Bereits zum dreizehnten Mal wurden die Gewinner des renommierten Wettbewerbs mit der Alfred-Fried-Friedensmedaille geehrt. Das ausgezeichnete Bild von Mahdi Vaghari zeigt eine junge Frau im Iran, deren vom Wind erfasstes Haar wie ein Symbol von Freiheit wirkt. Sie bewegt sich an einem Plakat vorbei, das einen Vogelschwarm über einer Küstenlandschaft zeigt. Die visuelle Verbindung von individueller und kollektiver Freiheit verleiht dem Bild eine besondere Kraft. Vaghari, geboren 1995 im Iran, verfolgt mit seiner Arbeit das Ziel, authentische Emotionen sichtbar zu machen und Aufmerksamkeit für eine friedlichere Welt zu schaffen.
Für dieses Werk erhielt er neben der Auszeichnung auch ein Preisgeld von 7.000 Euro. Darüber hinaus wurde er in der Kategorie „Bestes Einzelbild“ geehrt. Jurymitglied Peter-Matthias Gaede würdigte die Arbeit als ein Bild von außergewöhnlicher Ausdruckskraft, das ohne Worte auskommt und gerade durch seinen Entstehungskontext zusätzliche Bedeutung gewinnt.

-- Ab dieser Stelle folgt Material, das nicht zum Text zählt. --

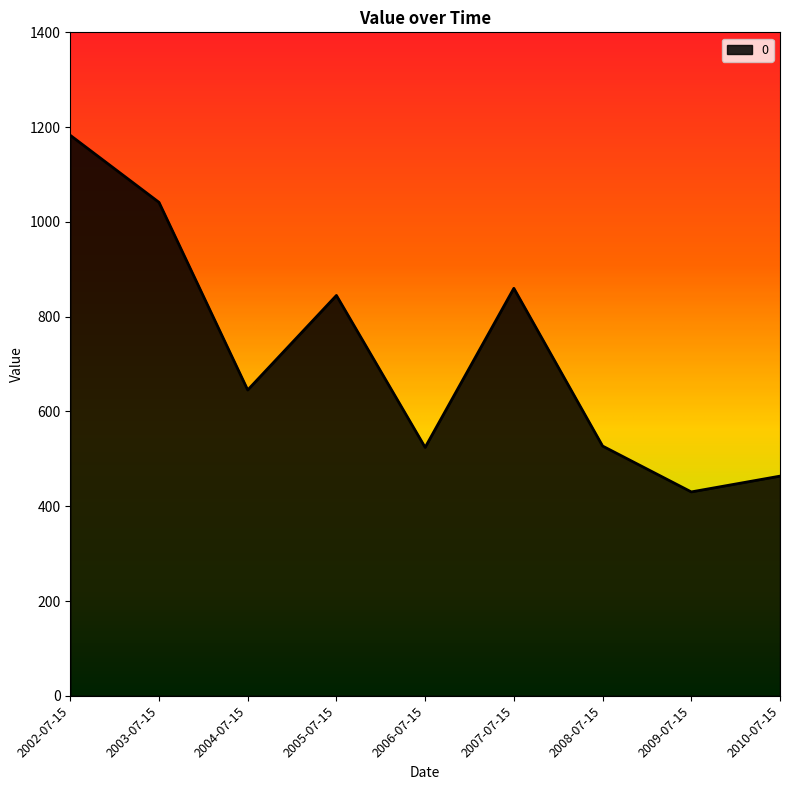

At which label does the data first exceed 645?

2002-07-15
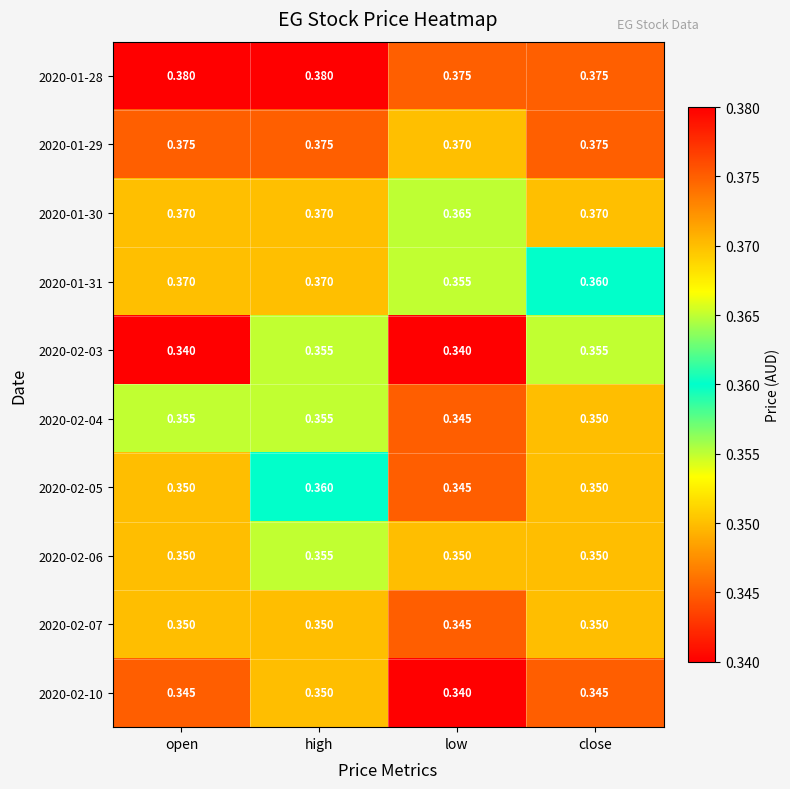

Which category has the lowest value in the 2020-01-30 series?

low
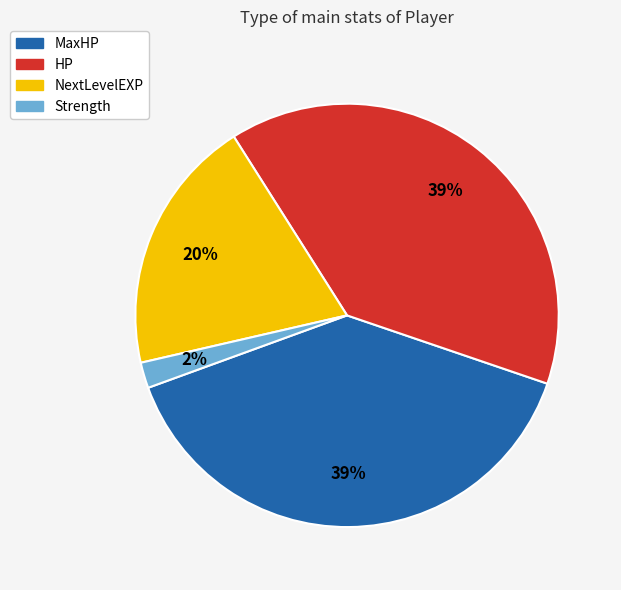

Is there a majority slice in this chart?

No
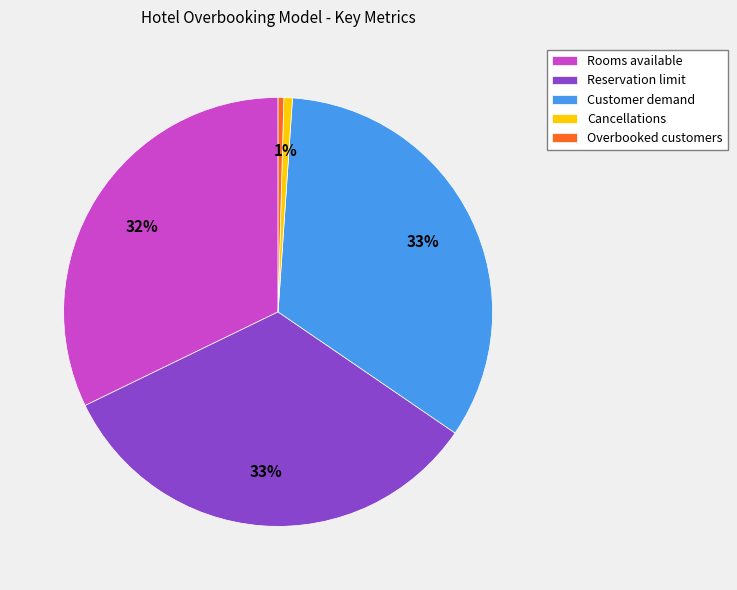

Does any single category account for the majority?

No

- Foto: Diego Ibarra Sánchez, Spanien, „LBN: On the roaring of the bus“
- Foto: Fereshteh Eslahi, Iran: „But we were so strong“
- Foto: Ami Vitale, USA, „Kenya’s Black Rhino Revival”
- Foto: Noa Hagemann
Weitere Auszeichnungen gingen an internationale Fotografen, die sich mit gesellschaftlichen und politischen Spannungsfeldern auseinandersetzen. In der Kategorie Bildserien wurden Fereshteh Eslahi, Diego Ibarra Sánchez und Ami Vitale ausgezeichnet. In der Kinderkategorie gewann der achtjährige Noa Hagemann aus Deutschland mit seinem Bild „Meine Schwester“.
Der Global Peace Photo Award versteht sich als Plattform für fotografische Positionen, die sich mit den zentralen Fragen von Frieden, Freiheit und gesellschaftlicher Verantwortung auseinandersetzen. Die prämierten Arbeiten zeigen eindrücklich, wie Fotografie dazu beitragen kann, komplexe Konflikte sichtbar zu machen und den Blick für menschliche Würde und Hoffnung zu schärfen.